President-elect Donald Trump inherits a housing market that looks nothing like it did during his first term.
Affordability, as measured by median home prices and mortgage rates, has worsened markedly and is coloring consumer attitudes about the economy as a whole.
Buying and selling activity has slowed sharply as homeowners remain reluctant to give up the low-interest mortgages they took out until 2022. Existing home sales are on track to hit a near 30-year low in 2024.
Average 30-year fixed mortgage rates are north of 7%, compared to 4.09% at the start of its first term. compared to the beginning.
Even at that price, the average home is selling for $420,400, up 35% from just before Trump’s first term.
The incoming Trump administration has promised to lower mortgage rates and housing prices by initiating mass deportations of illegal immigrants and easing federal regulations on buildings and land use.
But economists and housing experts say sweeping changes are unlikely to be that simple, and some of Trump’s proposed policies, such as tariffs, risk worsening inflation and housing affordability.
“I don’t see how President Trump is going to lower interest rates, certainly not with higher tariffs, deporting immigrants and deficit-financed tax cuts,” said Mark Zandi, chief economist at Moody’s Analytics. :
Pandemic-related supply chain disruptions have increased the cost of many components of home construction, contributing to rapid home price growth in recent years.
Trump’s promise to impose 25% tariffs on imports from Canada and Mexico and an additional 10% on Chinese imports has many economists worried the problem will worsen.
The National Association of Home Builders, a trade group, estimates that 7%, or $13 billion, of materials used in residential construction will be imported in 2023. The industry relies on Canada for most of its lumber, Mexico for limestone and gypsum, which goes into it. is gypsum. , and China for equipment.
Construction workers build a new single-family home on December 6, 2024 in Owensboro, Ky. (AP Photo/Charlie Riedel) ·ASSOCIATED PRESS
Trump has said mass deportations will reduce demand for housing, freeing up more space for citizens.
Although undocumented immigrants need their own places to live, economists say deportations risk further damaging the housing supply because many immigrants work in construction, nearly a third of the construction workforce, according to the NAHB is foreign-born.In California, where the housing crisis is particularly acute, immigrants make up 41% of the workforce.
“The inputs to building housing are materials, labor and capital,” said Stijn Van Nieuwerburg, a professor of real estate and finance at Columbia University’s Graduate School of Business.
“There is a significant risk of cost increases on all three points, making construction more difficult.”
Trump’s favored policies, such as tariffs and tax cuts, could also force the Fed to hold interest rates longer to avoid overheating the economy and general price increases.
Those implications mean mortgage rates could also remain at 7% or more, and homebuilders themselves could face higher financing costs.
Another priority for Trump will be the possible release of mortgage giants Fannie Mae and Freddie Mac from federal protection.

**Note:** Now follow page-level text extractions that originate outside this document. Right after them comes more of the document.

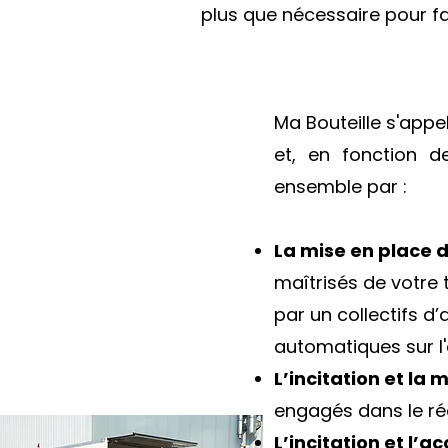
plus que nécessaire pour fa
Ma Bouteille s'appel
et, en fonction de
ensemble par :
La mise en place d
maîtrisés de votre 
par un collectifs 
automatiques sur l
L’incitation et la 
engagés dans le r
L’incitation et l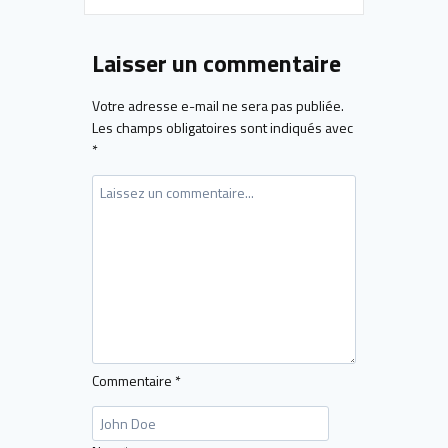
Laisser un commentaire
Votre adresse e-mail ne sera pas publiée.
Les champs obligatoires sont indiqués avec
*
Commentaire
*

Fannie and Freddie, which support the mortgage market by buying loans and packaging them into bonds sold to investors, have been under government supervision since they nearly collapsed in 2008. During the subprime crisis, the companies’ fortunes improved as the housing market recovered and financial industry groups and investors argued in favor of exiting the arrangement.
Trump took steps to free up businesses during his first term, but ultimately ran out of time to complete the daunting task.
Even this time, any plan is likely to be long-lasting. companies will need time to raise their capital levels to meet regulatory requirements, and any initial public offering of companies will be the largest ever by several orders of magnitude.
Fannie Mae headquarters in Washington, D.C., Aug. 8, 2011. Standard & Poor’s Ratings Services on Monday downgraded the credit ratings of mortgage lenders Fannie Mae and other agencies linked to long-term U.S. debt /Manuel Balce Ceneta) ·ASSOCIATED PRESS
The White House must also balance how to bail out the companies without disrupting the $12 trillion mortgage business.
In conservatorship, Fannie and Freddie have the implicit backing of the US government and share its top credit ratings, allowing them to borrow money cheaply and lower mortgage rates for consumers.
Outside of the conservatorship, it is not yet clear what, if any, government guarantees the companies will have, and any changes could lead to higher borrowing costs. would be “credit negative” for the companies, but the rating firm would have to assess any future financial support they would receive.
Claire Boston is a senior correspondent for Yahoo Finance covering condos, mortgages and home insurance.